Neste último campo, Rui acredita que a IA é uma ferramenta que vai ajudar na relação com micro e pequenas empresas, que pretendem melhorar, refere. “Em Portugal, as empresas micro são encaminhadas para um canal que não é um humano”, explica, ao falar do ‘self service’ que já é possível para empresas com poucos colaboradores e que podem simplesmente inscrever-se no ‘site’ da Coverflex.

Sobre o que distingue a empresa dos concorrentes, Rui reitera de forma sucinta que a Coverflex é uma “solução integrada”. Os seus concorrentes operam com um benefício apenas, tipicamente. Ou seja, as empresas contratam um cartão refeição a uma empresa, um seguro de saúde a uma seguradora e assim sucessivamente. “Há uma taxa de retenção [da Coverflex] muito alta. As empresas, quando têm esta ferramenta, não querem mudar. Tem de haver uma justificação muito boa” para tal, argumenta.

Em relação ao que considera ser aquilo que os clientes mais valorizam, a resposta é simples: a flexibilidade. Não fosse até daí que vem uma parte do nome da empresa, como esclarece. “As soluções que existiam estavam focadas nas empresas e não nas pessoas que as usavam”, justifica. Olhando para as métricas, Rui realça que existe uma taxa de utilização de qualquer produto do cartão Coverflex de cerca de 90%. O dinheiro que fica no cartão “é muito pouco”, garante.

As ‘fintechs’ em Portugal e o apetite ao risco

Sobre as diferenças entre a altura em que entrou no mercado e hoje, Rui destaca a rede de empreendedores que surgiu, e continua a surgir, bem como o maior capital que há no mercado. Existe um “ecossistema mais facilitado”, considera.

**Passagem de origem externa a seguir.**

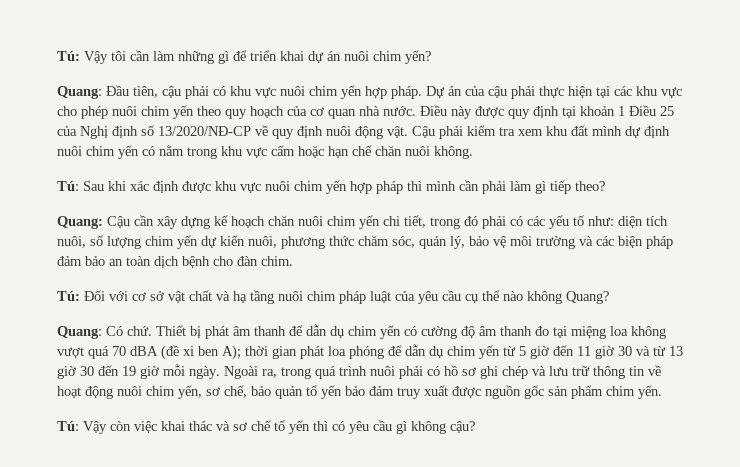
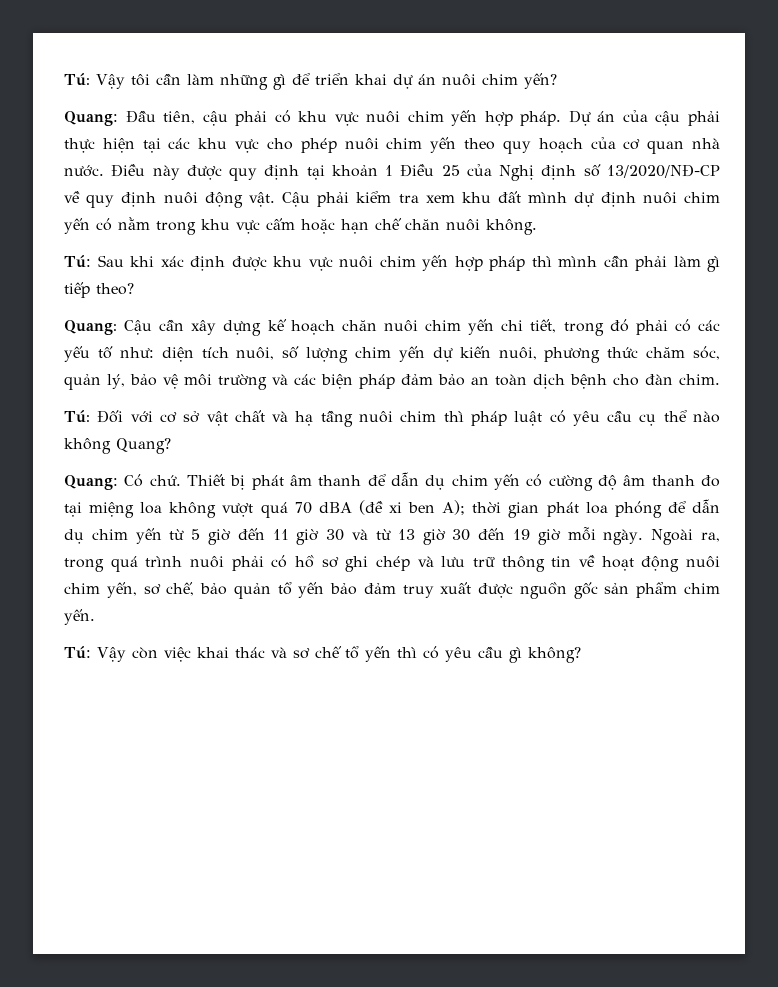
(336, 296) none -> [443,411,464,422] thì
[395,291,415,301] của -> [549,410,566,423] có
[411,421,475,434] không cậu? -> [527,647,581,663] không?

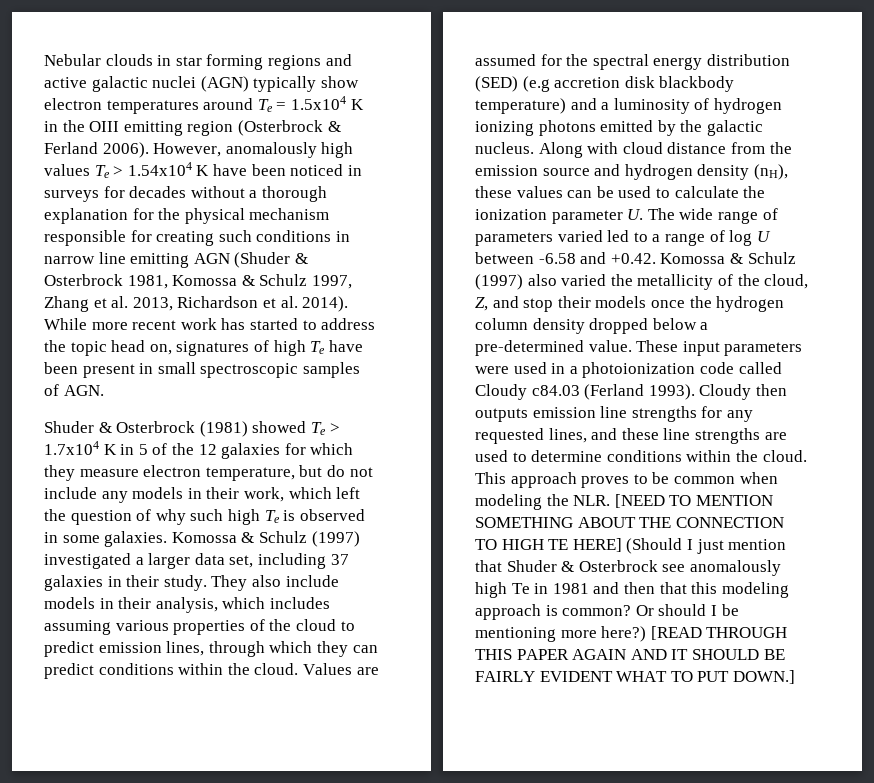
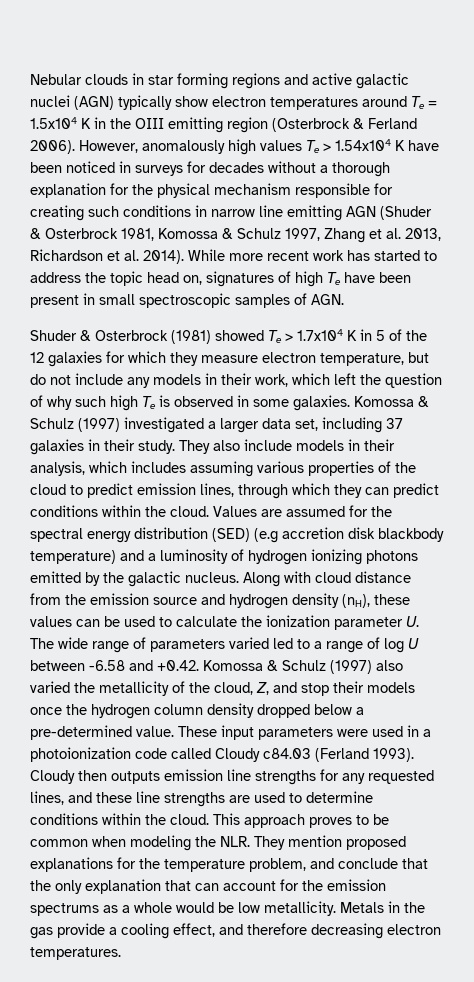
[614,494,773,508] [475,517,784,528] [475,538,787,554] [475,560,781,576] [475,582,789,598] [475,604,739,620] [475,626,788,642] [475,649,785,660] [475,670,795,684] [NEED TO MENTION SOMETHING ABOUT THE CONNECTION TO HIGH TE HERE] (Should I just mention that Shuder & Osterbrock see anomalously high Te in 1981 and then that this modeling approach is common? Or should I be mentioning more here?) [READ THROUGH THIS PAPER AGAIN AND IT SHOULD BE FAIRLY EVIDENT WHAT TO PUT DOWN.] -> [254,835,406,850] [30,857,428,872] [30,879,386,894] [30,901,425,916] [30,923,441,939] [30,947,121,960] They mention proposed explanations for the temperature problem, and conclude that the only explanation that can account for the emission spectrums as a whole would be low metallicity. Metals in the gas provide a cooling effect, and therefore decreasing electron temperatures.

Vai ainda mais longe e refere que “Portugal é um país inacreditável do ponto de vista de lançamento de ‘startups’”. O COO argumenta que casos como a Feedzai, por exemplo, inspiram a “fazer coisas diferentes e arriscar”. Rui acredita que existe, agora, um “ecossistema de investidores que compram esse risco”. “É preciso apetite ao risco e é fundamental para o investidor e para o fundador”, remata.